In dieser Stellung erwirbt er sich durch vier Legislaturperioden Achtung
und Vertrauen, auch der politischen Gegner. Die Reichspräsidentenkandidatur,
die man ihm nach dem Tode Friedrich
Eberts angeträgt, lehnt er ab.
- 1932
-
Ablösung als Reichstagspräsident durch
Hermann Göring.
Redakteur des SPD-Zentralorgans "Vorwärts".
- 1933
- Nach Beginn der nationalsozialistischen
Herrschaft kommt Löbe unter dem Vorwand, Parteigelder unterschlagen
zu haben, für sechs Monate in Schutzhaft.
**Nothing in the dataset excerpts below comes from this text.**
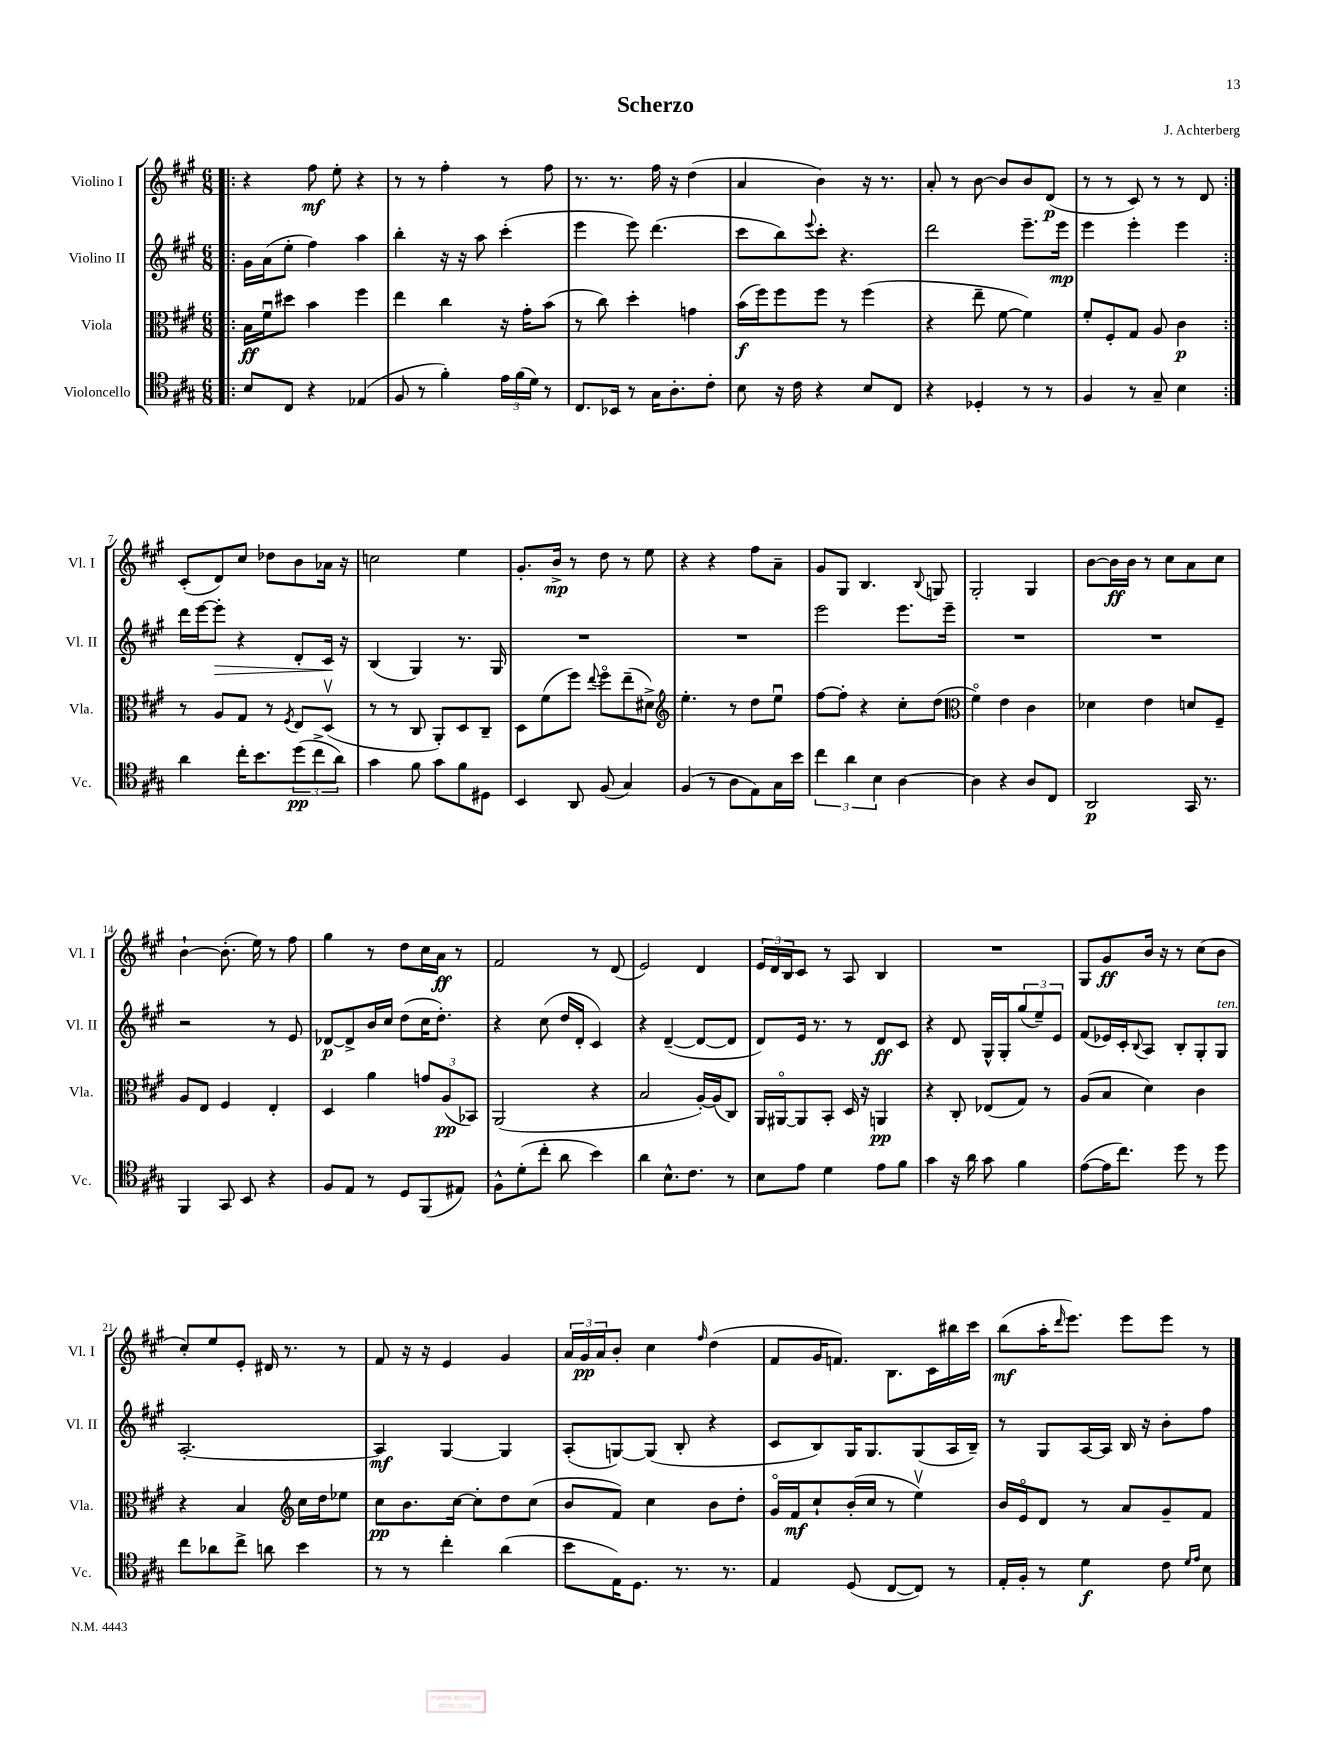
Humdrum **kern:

**kern	**kern	**kern	**kern
*staff4	*staff3	*staff2	*staff1
*clefC4	*clefC3	*clefG2	*clefG2
*k[f#c#g#]	*k[f#c#g#]	*k[f#c#g#]	*k[f#c#g#]
*M6/8	*M6/8	*M6/8	*M6/8
=!|:	=!|:	=!|:	=!|:
8B	16B	16g#	4r
.	16f#u	(16a	.
8C#	8dd#	8ee'	.
4r	4b	4ff#)	8ff#
.	.	.	8ee'
(4E-	4ff#	4aa	4r
=	=	=	=
8F#	4ee	4bb'	8r
8r	.	.	8r
4f#')	4cc#	16r	4ff#'
.	.	16r	.
.	.	8aa	.
24e	16r	(4ccc#'	8r
(24f#	.	.	.
.	16g#'	.	.
24d)	.	.	.
8r	(8b	.	8ff#
=	=	=	=
8.C#	8r	4eee	8.r
.	8cc#)	.	.
16BB-	.	.	8.r
8r	4dd'	8eee)	.
16G#	.	(4.ddd	16ff#
8.A'	.	.	16r
.	4g	.	(4dd
8c#'	.	.	.
=	=	=	=
8B	(16b	8ccc#	4a
.	16ff#)	.	.
16r	8ff#	8bb)	.
16c#	.	.	.
.	.	8qqeee	.
4r	8ff#	8ccc#'	4b)
.	8r	4.r	.
8B	(4ff#	.	16r
.	.	.	8.r
8C#	.	.	.
=	=	=	=
4r	4r	2ddd	8a'
.	.	.	8r
4D-'	8ee~	.	[8b
.	[8f#	.	8b]
8r	4f#])	8.eee~	8b
8r	.	.	(8d
.	.	16eee	.
=	=	=	=
4F#	8f#'	4eee	8r
.	8F#'	.	8r
8r	8G#	4eee'	8c#)
8G#~	8A	.	8r
4B	4c#	4eee	8r
.	.	.	8d
=:|!	=:|!	=:|!	=:|!
4a	8r	16ddd	(8c#'
.	.	[16eee	.
.	8A	8eee']	8d)
16cc#'	8G#	4r	8cc#
8.b	.	.	.
.	8r	.	8dd-
.	8qF#	.	.
(12dd	8E	8d'	8b
12cc#^	.	.	.
.	(8Dv	16c#	16a-
12a)	.	.	.
.	.	16r	16r
=	=	=	=
4g#	8r	(4B	2cc
.	8r	.	.
8f#	8C#	4G#)	.
8g#	8AA')	.	.
8f#	8D	8.r	4ee
8D#	8C#~	.	.
.	.	16G#	.
=	=	=	=
4BB	8D	2.r	8.g#'
.	(8f#	.	.
.	.	.	16b^
8AA	8ff#)	.	8r
.	8qqee	.	.
(8F#	8ff#o	.	8dd
4G#)	(8ee~	.	8r
.	8d#^)	.	8ee
=	=	=	=
*	*clefG2	*	*
(4F#	4.ee'	2.r	4r
8r	.	.	4r
8A	8r	.	.
8E)	8dd	.	8ff#
16G#	8eeu	.	8a~
16b	.	.	.
=	=	=	=
6cc#	[8ff#	2eee	8g#
.	8ff#']	.	8G#
6a	.	.	.
.	4r	.	4.B
6B	.	.	.
[4A	8cc#'	8.eee	.
.	.	.	8qqB
.	(8dd	.	8G
.	.	16eee~	.
=	=	=	=
*	*clefC3	*	*
4A]	4f#o)	2.r	2G#'
4r	4e	.	.
8A	4c#	.	4G#
8C#	.	.	.
=	=	=	=
2AA	4d-	2.r	[8b
.	.	.	16b]
.	.	.	16b
.	4e	.	8r
.	.	.	8cc#
16GG#	8d	.	8a
8.r	.	.	.
.	8F#~	.	8cc#
=	=	=	=
4FF#	8A	2r	[4b`
.	8E	.	.
8GG#	4F#	.	(8.b']
8BB	.	.	.
.	.	.	16ee)
4r	4E'	8r	8r
.	.	8e	8ff#
=	=	=	=
8F#	4D	[8d-	4gg#
8E	.	8d-^]	.
8r	4a	16b	8r
.	.	16cc#	.
8D	.	(8dd	8dd
(8FF#	12g	16cc#	16cc#
.	.	8.dd')	16a
.	(12A	.	.
8E#)	.	.	8r
.	12BB-)	.	.
=	=	=	=
8F#^^	(2AA	4r	2f#
(8d'	.	.	.
8cc#'	.	(8cc#	.
8a	.	16dd	.
.	.	16d'	.
4b)	4r	4c#)	8r
.	.	.	(8d
=	=	=	=
4a	2B	4r	2e)
8.B^^	.	([4d~	.
8.c#	.	.	.
.	[16A')	8d_	4d
.	(16A]	.	.
8r	8C#)	8d]	.
=	=	=	=
8B	16AA	8d)	24e
.	.	.	24d
.	[16AA#o	.	.
.	.	.	24B
8e	8AA#]	16e	8c#
.	.	8.r	.
4d	8BB'	.	8r
.	16D	8r	8A
.	16r	.	.
8e	4AA	8d	4B
8f#	.	8c#	.
=	=	=	=
4g#	4r	4r	2.r
16r	8C#'	8d	.
16a	.	.	.
8g#	(8E-	16G#^^	.
.	.	16G#'	.
4f#	8G#)	(12gg#	.
.	.	12ee~)	.
.	8r	.	.
.	.	12e	.
=	=	=	=
([8e	(8A	(8f#	8G#
16e]	8B	16e-)	8g#
8.cc#)	.	16c#'	.
.	.	8qqB	.
.	4d)	8A	16b
.	.	.	16r
8dd	.	8B'	8r
8r	4c#	8G#'	(8cc#
8dd	.	8G#	8b
=	=	=	=
8cc#	4r	[2.A'	8cc#')
8a-	.	.	8ee
8cc#^	4B	.	8e'
8a	.	.	16d#
.	.	.	8.r
*	*clefG2	*	*
4b	16cc#	.	.
.	16dd	.	.
.	8ee-	.	8r
=	=	=	=
8r	8cc#	4A]	8f#
8r	8.b	.	16r
.	.	.	16r
4cc#'	.	[4G#	4e
.	[16cc#	.	.
.	8cc#']	.	.
(4a	8dd	4G#]	4g#
.	(8cc#	.	.
=	=	=	=
8b	8b	(8A'	24a
.	.	.	24g#
.	.	.	24a
16E)	8f#)	[8G)	8b'
8.D	.	.	.
.	4cc#	(8G]	4cc#
8.r	.	8B'	.
.	.	.	16qqff#
.	8b	4r	(4dd
8.r	.	.	.
.	8dd'	.	.
=	=	=	=
4E	16g#o	8c#	8f#
.	16f#	.	.
.	8cc#`	8B)	16g#
.	.	.	8.f)
(8D	(16b'	16G#	.
.	16cc#	8.G#	.
[8C#	8r	.	8.B
8C#])	4eev)	(8G#	.
.	.	.	16c#
8r	.	16A	16bb#
.	.	16B~)	16ccc#
=	=	=	=
16E'	16b	8r	(8bb
16F#'	16eo	.	.
8r	8d	8G#	16aa'
.	.	.	16qqddd
.	.	.	8.eee)
4d	8r	[16A	.
.	.	16A]	.
.	8a	16B	8eee
.	.	16r	.
8c#	8g#~	8b'	8eee
16qqd	.	.	.
16qqe	.	.	.
8B	8f#	8ff#	8r
==	==	==	==
*-	*-	*-	*-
Unter der Bedingung,
seine politische Tätigkeit aufzugeben, wird er aus der Haft entlassen.
Rückzug aus dem politischen Leben.
- ab 1935
-
Korrektor im Verlag Walter de Gruyter, Berlin.
Er nimmt Verbindungen zum
Widerstandskreis um
Carl Friedrich Goerdeler auf.
- 1944
-
Nach dem
Attentat vom 20. Juli
erneut kurzzeitig inhaftiert.
- 1945
- Nach Kriegsende sofortige Wiederaufnahme der Tätigkeit für
die SPD und Redakteur der sozialistischen Zeitung "Das Volk".
- 1946
- Als Gegner einer Vereinigung von Kommunistischer
Partei Deutschlands (KPD) und SPD tritt er aus dem Berliner Zentralausschuss
der SPD aus, obwohl die sowjetische Besatzungsmacht versucht, ihn mit
"Essen, Geld und eigener Villa" in der Sowjetischen
Besatzungszone (SBZ) zu halten.
Er engagiert sich fortan in der selbständig bleibenden SPD der westlichen Sektoren Berlins.
Lizenzträger der seit 1. Mai 1946 erscheinenden Tageszeitung "Der Telegraf" im britischen Sektor
von Berlin.
- 1948/49
-
Mitglied des
Parlamentarischen Rates in Bonn.
- 1949
- 13. Juni: Auf dem Wiesbadener Gründungskongress wird Löbe
einstimmig zum Präsidenten des deutschen Rates der Europa-Bewegung
gewählt.
7. September: Auf der konstituierenden Sitzung des
Deutschen Bundestages hält Löbe als
Alterspräsident die Eröffnungsrede.
Bis 1953 bleibt er als Vertreter Berlins im Deutschen Bundestag.
Veröffentlichung seiner Memoiren unter dem Titel "Erinnerungen eines Reichstagspräsidenten".
- 1951
-
Auszeichnung mit dem Großkreuz des Verdienstordens der Bundesrepublik Deutschland.
- 1954
-
Übernahme des Präsidiums des "Kuratorium Unteilbares Deutschland".
- 1955
- Anlässlich seines 80. Geburtstages wird Löbe zum Ehrenbürger
Berlins und der Freien Universität Berlin ernannt.
- 1956
-
Veröffentlichung seiner Lebenserinnerungen "Der Weg war lang".
- 1967
-
3. August: Paul Löbe stirbt in Bonn.